■ WHAT IS NEEDED ■
In the records below, copy every line unchanged, starting with the line that contains "name author: Asch." and ending with the final line of the records, including both.

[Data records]

◇ ◇ ◇

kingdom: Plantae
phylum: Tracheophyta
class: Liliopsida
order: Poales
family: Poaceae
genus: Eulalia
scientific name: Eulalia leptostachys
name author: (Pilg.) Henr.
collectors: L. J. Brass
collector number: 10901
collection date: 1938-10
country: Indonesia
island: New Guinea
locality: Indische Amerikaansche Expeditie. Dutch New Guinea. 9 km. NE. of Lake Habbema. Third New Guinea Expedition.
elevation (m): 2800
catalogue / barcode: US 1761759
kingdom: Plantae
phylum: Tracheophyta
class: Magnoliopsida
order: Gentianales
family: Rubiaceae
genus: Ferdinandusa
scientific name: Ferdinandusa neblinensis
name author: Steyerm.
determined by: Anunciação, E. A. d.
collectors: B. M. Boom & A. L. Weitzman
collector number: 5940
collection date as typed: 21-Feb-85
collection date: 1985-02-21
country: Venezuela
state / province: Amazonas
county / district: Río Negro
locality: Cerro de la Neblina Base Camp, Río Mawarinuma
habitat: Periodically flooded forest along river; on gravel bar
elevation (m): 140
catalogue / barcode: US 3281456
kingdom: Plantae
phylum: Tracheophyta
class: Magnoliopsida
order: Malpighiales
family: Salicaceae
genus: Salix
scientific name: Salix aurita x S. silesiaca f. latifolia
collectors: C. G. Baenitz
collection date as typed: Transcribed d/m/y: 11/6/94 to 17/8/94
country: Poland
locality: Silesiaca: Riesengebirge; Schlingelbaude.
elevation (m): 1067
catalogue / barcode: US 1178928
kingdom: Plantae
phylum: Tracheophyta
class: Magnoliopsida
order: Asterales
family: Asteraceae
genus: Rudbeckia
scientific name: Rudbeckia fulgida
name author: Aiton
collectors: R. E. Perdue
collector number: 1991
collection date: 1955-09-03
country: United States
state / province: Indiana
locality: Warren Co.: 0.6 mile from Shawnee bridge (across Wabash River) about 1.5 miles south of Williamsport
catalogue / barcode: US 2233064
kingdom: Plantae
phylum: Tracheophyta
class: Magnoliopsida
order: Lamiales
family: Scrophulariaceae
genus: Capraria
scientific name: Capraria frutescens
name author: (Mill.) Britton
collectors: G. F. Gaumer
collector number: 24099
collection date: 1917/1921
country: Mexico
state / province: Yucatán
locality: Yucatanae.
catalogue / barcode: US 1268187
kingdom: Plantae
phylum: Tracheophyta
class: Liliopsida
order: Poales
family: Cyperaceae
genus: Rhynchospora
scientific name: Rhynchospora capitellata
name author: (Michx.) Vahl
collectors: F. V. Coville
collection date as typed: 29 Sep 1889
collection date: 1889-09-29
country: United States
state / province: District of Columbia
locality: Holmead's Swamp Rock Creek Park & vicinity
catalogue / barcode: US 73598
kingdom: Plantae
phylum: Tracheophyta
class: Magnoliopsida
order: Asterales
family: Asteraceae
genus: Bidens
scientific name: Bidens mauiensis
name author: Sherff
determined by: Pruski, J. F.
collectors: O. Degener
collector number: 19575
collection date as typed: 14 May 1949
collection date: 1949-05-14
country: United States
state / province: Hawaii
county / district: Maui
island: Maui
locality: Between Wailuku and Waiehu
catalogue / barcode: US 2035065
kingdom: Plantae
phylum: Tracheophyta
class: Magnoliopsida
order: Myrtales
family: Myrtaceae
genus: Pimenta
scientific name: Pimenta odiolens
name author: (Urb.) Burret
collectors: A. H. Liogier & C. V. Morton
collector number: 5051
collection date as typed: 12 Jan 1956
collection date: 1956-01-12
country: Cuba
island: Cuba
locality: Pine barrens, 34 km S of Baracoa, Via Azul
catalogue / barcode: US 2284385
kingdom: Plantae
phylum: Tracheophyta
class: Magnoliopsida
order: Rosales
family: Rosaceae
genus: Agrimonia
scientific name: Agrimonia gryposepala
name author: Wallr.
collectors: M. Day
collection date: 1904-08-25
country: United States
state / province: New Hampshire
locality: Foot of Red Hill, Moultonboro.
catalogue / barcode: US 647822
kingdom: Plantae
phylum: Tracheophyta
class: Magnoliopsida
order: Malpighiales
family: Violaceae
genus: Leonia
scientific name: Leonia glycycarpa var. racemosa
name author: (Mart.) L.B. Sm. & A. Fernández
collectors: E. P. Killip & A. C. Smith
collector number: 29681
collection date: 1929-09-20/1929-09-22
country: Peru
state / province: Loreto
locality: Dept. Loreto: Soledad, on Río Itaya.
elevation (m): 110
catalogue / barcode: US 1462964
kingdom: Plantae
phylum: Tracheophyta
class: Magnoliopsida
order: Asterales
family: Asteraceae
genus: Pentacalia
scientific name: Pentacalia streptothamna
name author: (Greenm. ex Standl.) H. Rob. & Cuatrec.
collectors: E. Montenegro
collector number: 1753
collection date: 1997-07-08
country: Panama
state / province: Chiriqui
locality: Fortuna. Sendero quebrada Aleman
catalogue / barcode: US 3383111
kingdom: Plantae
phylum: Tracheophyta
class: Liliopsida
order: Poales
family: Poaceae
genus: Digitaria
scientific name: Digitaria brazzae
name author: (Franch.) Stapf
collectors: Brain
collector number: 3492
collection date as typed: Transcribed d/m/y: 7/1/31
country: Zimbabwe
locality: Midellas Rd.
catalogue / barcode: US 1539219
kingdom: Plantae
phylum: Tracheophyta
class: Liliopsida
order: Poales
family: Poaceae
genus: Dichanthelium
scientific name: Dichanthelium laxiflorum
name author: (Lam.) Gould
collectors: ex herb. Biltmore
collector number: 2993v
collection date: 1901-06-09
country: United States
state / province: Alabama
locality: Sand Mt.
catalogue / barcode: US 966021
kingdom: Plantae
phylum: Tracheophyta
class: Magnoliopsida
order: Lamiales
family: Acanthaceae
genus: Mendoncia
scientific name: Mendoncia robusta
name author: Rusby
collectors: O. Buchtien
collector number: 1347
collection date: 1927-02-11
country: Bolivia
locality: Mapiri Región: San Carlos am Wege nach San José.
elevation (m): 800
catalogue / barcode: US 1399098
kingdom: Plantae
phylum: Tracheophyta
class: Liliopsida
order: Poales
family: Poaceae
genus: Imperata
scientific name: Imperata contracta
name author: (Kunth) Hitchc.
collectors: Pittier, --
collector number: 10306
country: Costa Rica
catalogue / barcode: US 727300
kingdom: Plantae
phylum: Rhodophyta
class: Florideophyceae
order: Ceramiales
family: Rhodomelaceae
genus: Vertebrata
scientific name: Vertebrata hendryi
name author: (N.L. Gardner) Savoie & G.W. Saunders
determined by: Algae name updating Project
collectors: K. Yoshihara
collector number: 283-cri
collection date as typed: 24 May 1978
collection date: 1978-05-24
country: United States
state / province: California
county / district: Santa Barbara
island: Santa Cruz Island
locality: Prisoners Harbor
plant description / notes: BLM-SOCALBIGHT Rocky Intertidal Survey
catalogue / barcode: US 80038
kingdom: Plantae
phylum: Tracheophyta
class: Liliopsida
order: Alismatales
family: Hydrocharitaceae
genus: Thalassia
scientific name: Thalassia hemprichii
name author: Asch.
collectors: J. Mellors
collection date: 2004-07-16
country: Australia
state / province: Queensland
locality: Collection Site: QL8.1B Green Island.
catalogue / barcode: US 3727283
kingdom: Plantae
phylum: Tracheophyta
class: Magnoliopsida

◇ ◇ ◇

■ WRITTEN ANSWER ■
name author: Asch.
collectors: J. Mellors
collection date: 2004-07-16
country: Australia
state / province: Queensland
locality: Collection Site: QL8.1B Green Island.
catalogue / barcode: US 3727283
kingdom: Plantae
phylum: Tracheophyta
class: Magnoliopsida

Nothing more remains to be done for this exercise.